Jury selection is to begin today in the murder trial of a North Hollywood makeup artist in which the defense says it will claim that two Los Angeles police bomb experts caused their own deaths in trying to dismantle a bomb found in the defendant's garage.
The pipe bomb, one of two that police found in the home of Donald Lee Morse, exploded with what one investigator described as "a terrific force," instantly killing the two officers.
The 39-year-old Morse is charged with two counts of murder and two counts of possessing explosives in the Feb. 8, 1986, deaths of Detective Arleigh McCree, 46, then commander of the Los Angeles Police Department's bomb squad, and Officer Ronald Ball, 43.
If convicted in the San Fernando Superior Court case, Morse, a film and television makeup artist, could be sentenced to life in prison without possibility of parole.
Deputy Dist. Atty.
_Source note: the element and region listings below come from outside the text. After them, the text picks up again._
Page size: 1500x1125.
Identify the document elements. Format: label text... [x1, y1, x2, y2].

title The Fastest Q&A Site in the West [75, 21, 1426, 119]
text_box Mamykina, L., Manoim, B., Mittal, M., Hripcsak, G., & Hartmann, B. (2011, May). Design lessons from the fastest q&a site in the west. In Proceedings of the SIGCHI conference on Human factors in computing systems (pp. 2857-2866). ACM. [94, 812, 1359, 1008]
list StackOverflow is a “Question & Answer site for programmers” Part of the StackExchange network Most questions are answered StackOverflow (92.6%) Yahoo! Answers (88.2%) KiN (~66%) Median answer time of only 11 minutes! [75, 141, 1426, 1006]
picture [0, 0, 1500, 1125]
Sterling E. Norris said Superior Court Judge John H. Major "appears to have sided with me" in ruling on pretrial motions about the admissibility of evidence of "alleged negligence by the victims."
Defense attorney Bernard J. Rosen agreed that Major has indicated he will not allow such evidence to be introduced.
"But this is sort of a unique case for which there aren't any good precedents," Rosen said. "I expect that we won't know the judge's final ruling until the witnesses are on the stand and I ask my questions and Norris makes his objections."
Los Angeles police went to Morse's home to search for a pistol that had been used four days earlier to shoot an official of the Makeup Artists and Hairstylists Union Local 706, of which Morse was a member.
The gun was not found, and Morse was not charged in the shooting.
While conducting the search, officers found two bombs and summoned the police demolition squad.
McCree and Ball dismantled one bomb but were killed when they set off the second while trying to defuse it.
At Morse's preliminary hearing in September, 1986, police testified that the defendant denied any knowledge of the bombs when they were discovered. Prosecutors argued that as a result, Morse contributed to the officers' deaths by withholding information that could have helped the officers defuse the bombs.
Norris contends that the prosecution need not show that Morse intended to kill the officers to obtain a murder conviction, only that he possessed an illegal lethal weapon that had no use other than to kill.
At the hearing, police experts said Morse's fingerprints were found on several items surrounding the bombs and that explosive powder, batteries, tape, electrical wires and other items used to manufacture bombs were in the garage.
Also, an estranged in-law testified that Morse had threatened to have him blown up in his car shortly before the bombs were found.
Since the preliminary hearing, the case has been continued repeatedly, first at the behest of defense attorney Pierpont M. Laidley, who said he needed time to interview expert witnesses.
Major removed Laidley from the case 14 months ago when the attorney asked for more money to prepare the defense.
Since then, Morse's trial has been postponed, first while Rosen studied the case and more recently because he became involved in another murder trial.
Morse has been in County Jail without bail since the officers were killed.